Uraltes Recht beſtimme, daß der Mann gegen ſeine Frau und dieſe gegen ihn nicht Zeugnis ablegen dürfe; nur durch Vernehmung des Hausgeſindes dürfte der Tatbeſtand feſtgeſtellt werden.
So ſage auch Jeſus zu Simon, dem Sohne des Jonas, „daß Fleiſch und Blut nicht offenbaren ſollten.“)
Die Vorladung, die der Kaiſer dem Markgrafen geſandt hätte, ſei den Beſtimmungen der Bamberger Richtung durchaus entſprechend und deshalb in jeder Hinſicht gültig.
Auch nicht allzu glücklich hätte Knorr ſeine an den deutſchen Adel gerichtete Mahnung abzuſchwächen verſucht.
Denn freie Edle, die von einem Fürſten Unbill erlitten hätten, brauchten nicht von den Räten ihres Bedrängers ihre Sache entſcheiden zu laſſen; ſie hätten das Recht, ſie vor das Gericht des Kaiſers zu bringen.
Auch weile mehr als ein Edler gerade jetzt am Hofe der des Rechtes gegen ſeinen Fürſten„irre gehe“.
Die Wohlgeneigtheit der Fürſten gegen die Ritterſchaft wäre leere Phraſe.
Hätte der Markgraf dem Heideck ein Schloß gegeben, ſtatt ihm eins genommen, ſo würden ſie daheim feiſte Suppen eſſen und ſtänden nicht hier.
Zum Schluß ſeiner Replik bat Heimburg den Kaiſer noch einmal ſich mit unparteiiſchen Männern über ſeinen gegen die Beiſitzer gerichteten Ablehnungsantrag zu beraten.
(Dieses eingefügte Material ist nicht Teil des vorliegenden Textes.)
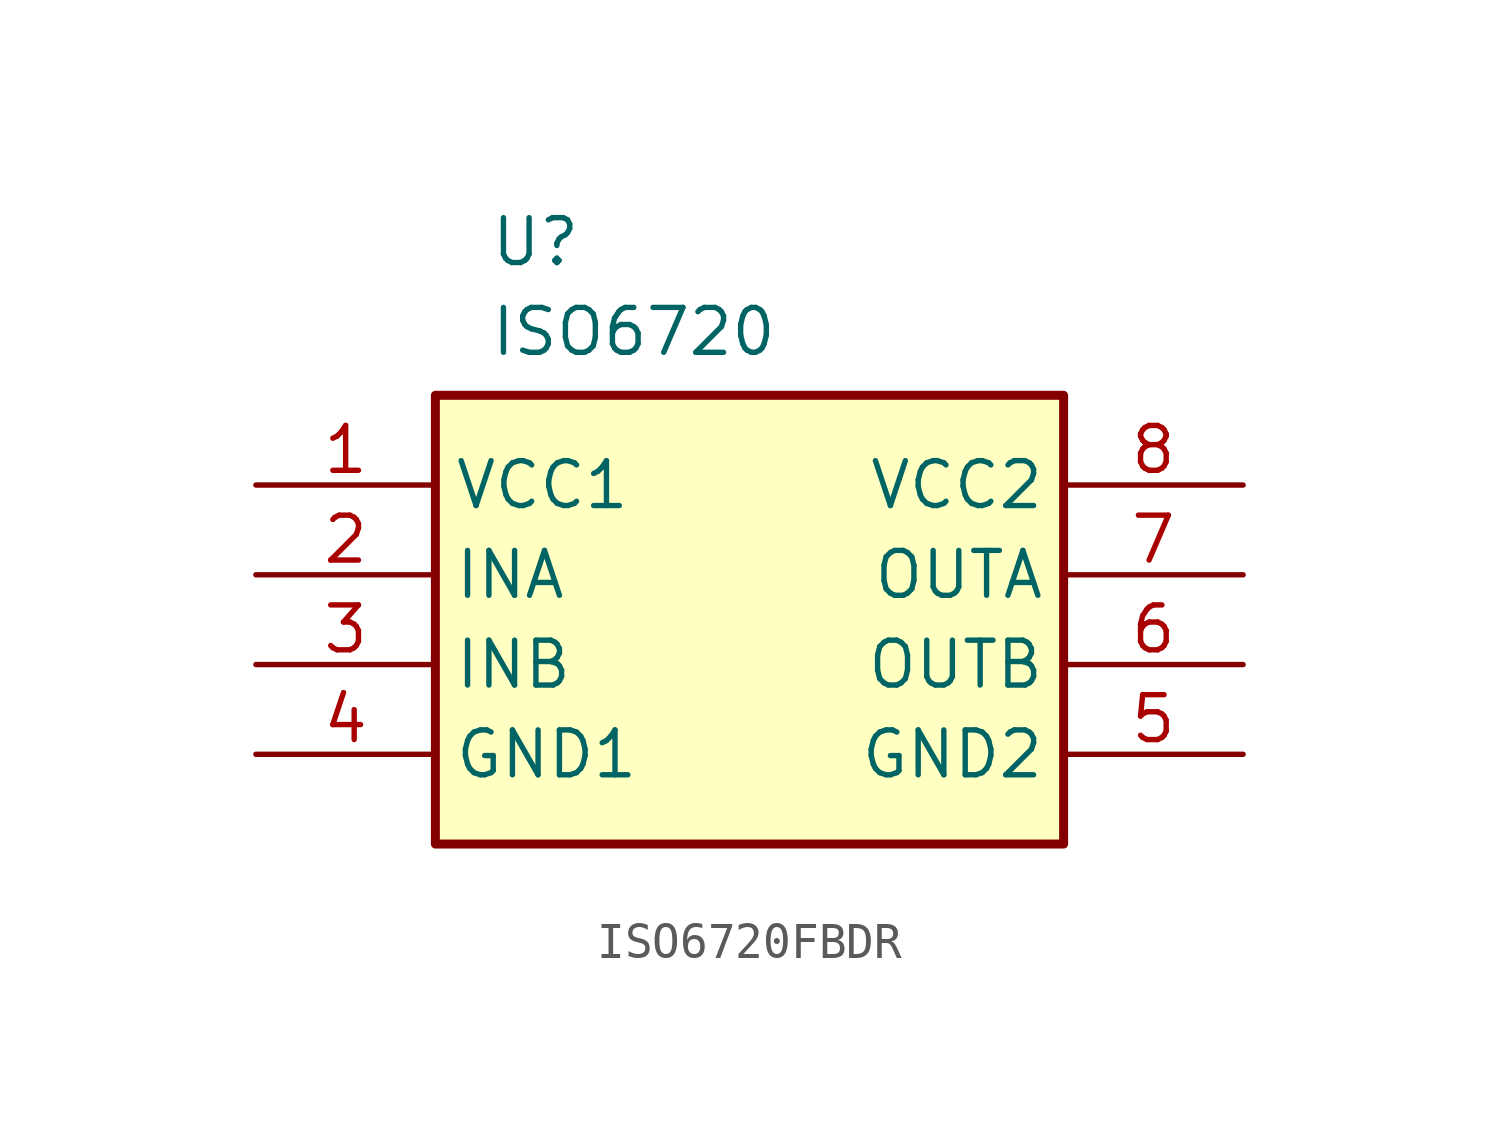
<source format=kicad_sym>
(kicad_symbol_lib
  (version 20231120)
  (generator "kicad_symbol_editor")
  (generator_version "8.0")
  (symbol "ISO6720FBDR"
    (property "Reference" "U"
      (at 6.604 7.62 0)
      (effects (font (size 1.27 1.27)) (justify left top)))
    (property "Value" "ISO6720"
      (at 6.604 5.08 0)
      (effects (font (size 1.27 1.27)) (justify left top)))
    (symbol "ISO6720FBDR_1_1"
      (rectangle (start 5.08 2.54) (end 22.86 -10.16) (stroke (width 0.254) (type default)) (fill (type background)))
      (pin passive line (at 0 0 0) (length 5.08) (name "VCC1" (effects (font (size 1.27 1.27)))) (number "1" (effects (font (size 1.27 1.27)))))
      (pin passive line (at 0 -2.54 0) (length 5.08) (name "INA" (effects (font (size 1.27 1.27)))) (number "2" (effects (font (size 1.27 1.27)))))
      (pin passive line (at 0 -5.08 0) (length 5.08) (name "INB" (effects (font (size 1.27 1.27)))) (number "3" (effects (font (size 1.27 1.27)))))
      (pin passive line (at 0 -7.62 0) (length 5.08) (name "GND1" (effects (font (size 1.27 1.27)))) (number "4" (effects (font (size 1.27 1.27)))))
      (pin passive line (at 27.94 -7.62 180) (length 5.08) (name "GND2" (effects (font (size 1.27 1.27)))) (number "5" (effects (font (size 1.27 1.27)))))
      (pin passive line (at 27.94 -5.08 180) (length 5.08) (name "OUTB" (effects (font (size 1.27 1.27)))) (number "6" (effects (font (size 1.27 1.27)))))
      (pin passive line (at 27.94 -2.54 180) (length 5.08) (name "OUTA" (effects (font (size 1.27 1.27)))) (number "7" (effects (font (size 1.27 1.27)))))
      (pin passive line (at 27.94 0 180) (length 5.08) (name "VCC2" (effects (font (size 1.27 1.27)))) (number "8" (effects (font (size 1.27 1.27))))))))
</source>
Erſt wenn feſtgeſtellt wäre, daß gegen die Richter keinerlei Verdacht der Parteilichkeit beſtände, könnte der Prozeß ſeinen Fortgang nehmen.
In der Sitzung des Gerichtshofes, in der über die Anträge der Parteien entſchieden werden ſollte, zeigte ſich, wie mächtig ein mutiges Wort zur rechten Zeit auch auf einen Gegner wirken kann.
) Mathäus, Kap. 16, V., 17. Denn Fleiſch und Blut hat Dir das nicht geoffenbaret, ſondern mein Vater, der im Himmel iſt.